As we’ve seen, AI technologies can:
- Provide personalized shopping experiences
- Streamline inventory, logistics and supply chain management
- Automate customer service
- Optimize pricing strategies
- Help businesses gain valuable insights into consumer behavior, improve marketing campaigns, and make data-driven decisions to stay ahead of the competition.
Plus, AI technologies are becoming increasingly accessible and affordable, which means that eCommerce businesses of all sizes can benefit from them. From chatbots to recommendation engines, there are various AI tools available that can help eCommerce businesses meet their unique needs and goals.
AI has the potential to improve the shopping experience for customers, and create meaningful business outcomes for retailers. It is important to ensure that the technology is accurate, reliable, and able to adapt to the unique needs of each store.
Q. How can customers benefit from AI in eCommerce?

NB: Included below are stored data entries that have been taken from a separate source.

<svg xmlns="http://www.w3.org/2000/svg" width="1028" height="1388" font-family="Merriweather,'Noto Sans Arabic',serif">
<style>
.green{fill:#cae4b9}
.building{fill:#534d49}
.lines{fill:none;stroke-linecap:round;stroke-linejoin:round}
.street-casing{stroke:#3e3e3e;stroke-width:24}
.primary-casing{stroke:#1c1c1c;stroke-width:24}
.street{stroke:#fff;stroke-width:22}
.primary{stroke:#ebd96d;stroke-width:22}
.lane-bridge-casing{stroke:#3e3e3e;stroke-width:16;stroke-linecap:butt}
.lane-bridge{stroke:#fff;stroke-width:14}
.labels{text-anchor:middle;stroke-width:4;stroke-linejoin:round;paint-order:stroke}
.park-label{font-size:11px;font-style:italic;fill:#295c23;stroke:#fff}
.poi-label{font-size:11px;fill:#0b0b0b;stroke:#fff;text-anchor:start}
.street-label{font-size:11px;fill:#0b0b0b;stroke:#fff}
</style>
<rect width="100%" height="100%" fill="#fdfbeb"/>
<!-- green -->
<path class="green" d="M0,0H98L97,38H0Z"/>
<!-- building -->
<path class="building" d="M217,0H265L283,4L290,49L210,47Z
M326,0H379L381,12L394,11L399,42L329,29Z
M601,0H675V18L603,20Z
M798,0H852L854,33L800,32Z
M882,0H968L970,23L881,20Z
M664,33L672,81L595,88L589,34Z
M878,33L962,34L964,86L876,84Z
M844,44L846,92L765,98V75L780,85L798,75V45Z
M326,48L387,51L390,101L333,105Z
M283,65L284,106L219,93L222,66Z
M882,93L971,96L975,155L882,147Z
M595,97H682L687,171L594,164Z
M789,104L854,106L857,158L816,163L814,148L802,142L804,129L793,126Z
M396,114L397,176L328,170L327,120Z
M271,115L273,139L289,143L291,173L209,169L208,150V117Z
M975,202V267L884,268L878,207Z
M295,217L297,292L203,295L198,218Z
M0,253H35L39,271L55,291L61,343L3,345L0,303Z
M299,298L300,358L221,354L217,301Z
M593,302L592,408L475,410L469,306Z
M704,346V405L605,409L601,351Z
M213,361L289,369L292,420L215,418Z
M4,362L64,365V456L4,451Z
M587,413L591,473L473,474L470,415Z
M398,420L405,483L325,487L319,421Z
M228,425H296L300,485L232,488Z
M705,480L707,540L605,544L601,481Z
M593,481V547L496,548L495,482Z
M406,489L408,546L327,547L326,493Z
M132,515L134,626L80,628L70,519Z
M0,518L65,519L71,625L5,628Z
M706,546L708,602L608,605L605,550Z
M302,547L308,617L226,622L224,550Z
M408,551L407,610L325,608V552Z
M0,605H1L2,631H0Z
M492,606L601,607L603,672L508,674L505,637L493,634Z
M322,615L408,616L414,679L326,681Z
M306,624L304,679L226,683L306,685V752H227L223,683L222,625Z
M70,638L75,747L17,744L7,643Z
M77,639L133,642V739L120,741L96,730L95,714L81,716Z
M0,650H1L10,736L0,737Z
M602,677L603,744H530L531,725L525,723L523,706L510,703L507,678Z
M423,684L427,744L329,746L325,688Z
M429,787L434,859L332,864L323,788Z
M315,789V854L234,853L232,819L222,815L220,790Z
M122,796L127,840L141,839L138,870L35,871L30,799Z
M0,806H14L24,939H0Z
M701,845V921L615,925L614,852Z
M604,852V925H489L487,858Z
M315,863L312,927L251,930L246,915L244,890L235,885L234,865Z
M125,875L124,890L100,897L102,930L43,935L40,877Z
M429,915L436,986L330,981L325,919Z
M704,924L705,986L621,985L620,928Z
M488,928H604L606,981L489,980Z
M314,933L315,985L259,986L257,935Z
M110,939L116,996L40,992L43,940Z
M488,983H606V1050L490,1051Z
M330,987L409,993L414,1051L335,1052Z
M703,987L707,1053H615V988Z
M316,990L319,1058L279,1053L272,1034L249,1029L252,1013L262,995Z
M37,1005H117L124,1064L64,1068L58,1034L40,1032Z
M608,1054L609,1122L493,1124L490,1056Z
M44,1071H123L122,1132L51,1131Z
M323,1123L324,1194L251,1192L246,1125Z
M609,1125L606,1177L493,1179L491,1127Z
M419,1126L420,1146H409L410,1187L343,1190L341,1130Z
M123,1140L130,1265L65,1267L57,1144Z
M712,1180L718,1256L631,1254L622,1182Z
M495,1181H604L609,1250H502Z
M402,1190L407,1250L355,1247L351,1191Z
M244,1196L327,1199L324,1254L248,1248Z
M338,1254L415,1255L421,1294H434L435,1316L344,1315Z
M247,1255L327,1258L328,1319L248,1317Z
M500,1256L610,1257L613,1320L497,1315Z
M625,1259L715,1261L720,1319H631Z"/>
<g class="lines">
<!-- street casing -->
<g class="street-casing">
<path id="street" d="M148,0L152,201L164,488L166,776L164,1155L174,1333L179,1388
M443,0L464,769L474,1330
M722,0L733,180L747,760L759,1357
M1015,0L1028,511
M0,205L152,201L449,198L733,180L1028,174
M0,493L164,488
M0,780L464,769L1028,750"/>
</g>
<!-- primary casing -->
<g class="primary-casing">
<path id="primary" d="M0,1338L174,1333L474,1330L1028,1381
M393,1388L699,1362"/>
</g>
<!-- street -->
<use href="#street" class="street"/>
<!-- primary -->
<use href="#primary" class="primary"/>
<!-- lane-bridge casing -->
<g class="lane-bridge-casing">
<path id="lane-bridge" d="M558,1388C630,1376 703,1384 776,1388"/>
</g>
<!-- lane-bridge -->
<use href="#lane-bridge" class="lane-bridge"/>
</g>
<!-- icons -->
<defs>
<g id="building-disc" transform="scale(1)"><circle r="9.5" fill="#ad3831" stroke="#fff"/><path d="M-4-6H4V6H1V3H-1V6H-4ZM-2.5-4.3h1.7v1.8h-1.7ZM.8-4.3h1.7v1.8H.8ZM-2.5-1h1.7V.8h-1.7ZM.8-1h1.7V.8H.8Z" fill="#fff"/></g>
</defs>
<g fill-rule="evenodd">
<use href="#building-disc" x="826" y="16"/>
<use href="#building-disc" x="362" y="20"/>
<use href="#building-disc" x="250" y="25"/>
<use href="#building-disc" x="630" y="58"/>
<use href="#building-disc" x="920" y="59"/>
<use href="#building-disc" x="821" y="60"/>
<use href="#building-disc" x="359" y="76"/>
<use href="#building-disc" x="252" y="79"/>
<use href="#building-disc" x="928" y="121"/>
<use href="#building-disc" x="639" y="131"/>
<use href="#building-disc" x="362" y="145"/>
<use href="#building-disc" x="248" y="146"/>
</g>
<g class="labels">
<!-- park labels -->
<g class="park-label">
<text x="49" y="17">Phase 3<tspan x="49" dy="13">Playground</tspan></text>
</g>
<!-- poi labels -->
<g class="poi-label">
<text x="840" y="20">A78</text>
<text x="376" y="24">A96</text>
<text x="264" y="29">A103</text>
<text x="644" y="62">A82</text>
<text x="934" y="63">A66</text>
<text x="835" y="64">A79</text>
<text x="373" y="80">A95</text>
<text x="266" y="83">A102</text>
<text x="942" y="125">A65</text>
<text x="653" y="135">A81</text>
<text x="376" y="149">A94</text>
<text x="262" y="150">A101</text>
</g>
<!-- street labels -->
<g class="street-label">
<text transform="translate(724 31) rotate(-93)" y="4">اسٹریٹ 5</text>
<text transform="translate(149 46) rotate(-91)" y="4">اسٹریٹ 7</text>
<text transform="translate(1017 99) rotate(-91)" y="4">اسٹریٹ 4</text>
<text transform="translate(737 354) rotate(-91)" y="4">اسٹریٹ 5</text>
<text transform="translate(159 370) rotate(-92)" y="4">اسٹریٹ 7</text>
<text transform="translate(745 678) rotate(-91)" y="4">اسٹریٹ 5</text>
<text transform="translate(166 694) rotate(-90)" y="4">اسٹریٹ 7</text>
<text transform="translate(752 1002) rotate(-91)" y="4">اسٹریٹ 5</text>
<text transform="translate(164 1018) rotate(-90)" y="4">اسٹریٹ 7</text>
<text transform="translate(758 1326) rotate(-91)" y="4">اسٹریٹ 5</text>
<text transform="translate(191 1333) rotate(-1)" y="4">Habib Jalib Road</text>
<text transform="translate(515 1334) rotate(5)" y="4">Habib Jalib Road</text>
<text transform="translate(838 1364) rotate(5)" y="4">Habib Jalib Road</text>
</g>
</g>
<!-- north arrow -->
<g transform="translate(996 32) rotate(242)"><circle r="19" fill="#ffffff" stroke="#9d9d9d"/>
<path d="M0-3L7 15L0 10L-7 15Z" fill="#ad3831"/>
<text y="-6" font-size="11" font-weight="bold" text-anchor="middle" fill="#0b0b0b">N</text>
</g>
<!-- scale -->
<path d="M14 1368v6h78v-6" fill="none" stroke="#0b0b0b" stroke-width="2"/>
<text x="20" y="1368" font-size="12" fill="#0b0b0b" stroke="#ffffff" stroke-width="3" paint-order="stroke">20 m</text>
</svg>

Customers can benefit from eCommerce AI in numerous ways:
- Personalized recommendations: AI algorithms can analyze a customer's purchase history, browsing behavior, and other relevant data to suggest products that they are most likely to purchase.
- Improved customer service: AI-powered chatbots can provide 24/7 customer support, answer common questions, and resolve issues quickly.
- Enhanced shopping experience: AI technology can help customers find products quickly and easily, making their shopping experience more enjoyable and convenient.
- Fraud detection: AI can be used to identify fraudulent activities and protect customers from financial loss.
- Voice-activated shopping: AI-powered voice assistants can help customers search for products, add items to their cart, and place orders using voice commands.
- Price optimization: AI algorithms can help eCommerce businesses optimize their pricing strategies by analyzing customer behavior, market trends, and competitor prices.
Q. How is AI used in eCommerce?
AI finds many applications in eCommerce:
- Product recommendations: AI algorithms analyze customer data to provide personalized product recommendations.
- Chatbots: AI-powered chatbots provide instant customer support, answering questions and resolving issues 24/7.
- Image recognition: AI can be used to identify product images and automatically tag them with relevant keywords, making them easier to find in search results.
- Voice-activated shopping: AI-powered voice assistants can help customers search for products, add items to their cart, and place orders using voice commands.
Q. What are some examples of AI in eCommerce?
Here are a few examples of AI in eCommerce:
- Argoid's product recommendations: Argoid uses AI algorithms to analyze customer data and recommend products that they are most likely to purchase.
- Sephora's Virtual Artist: Sephora's Virtual Artist uses AI-powered technology to allow customers to try on makeup virtually, helping them find the perfect products.
- eBay's image recognition: eBay uses AI to automatically tag product images with relevant keywords, making them easier to find in search results.
- Alibaba's fraud detection: Alibaba uses AI algorithms to detect and prevent fraud, protecting customers from financial loss.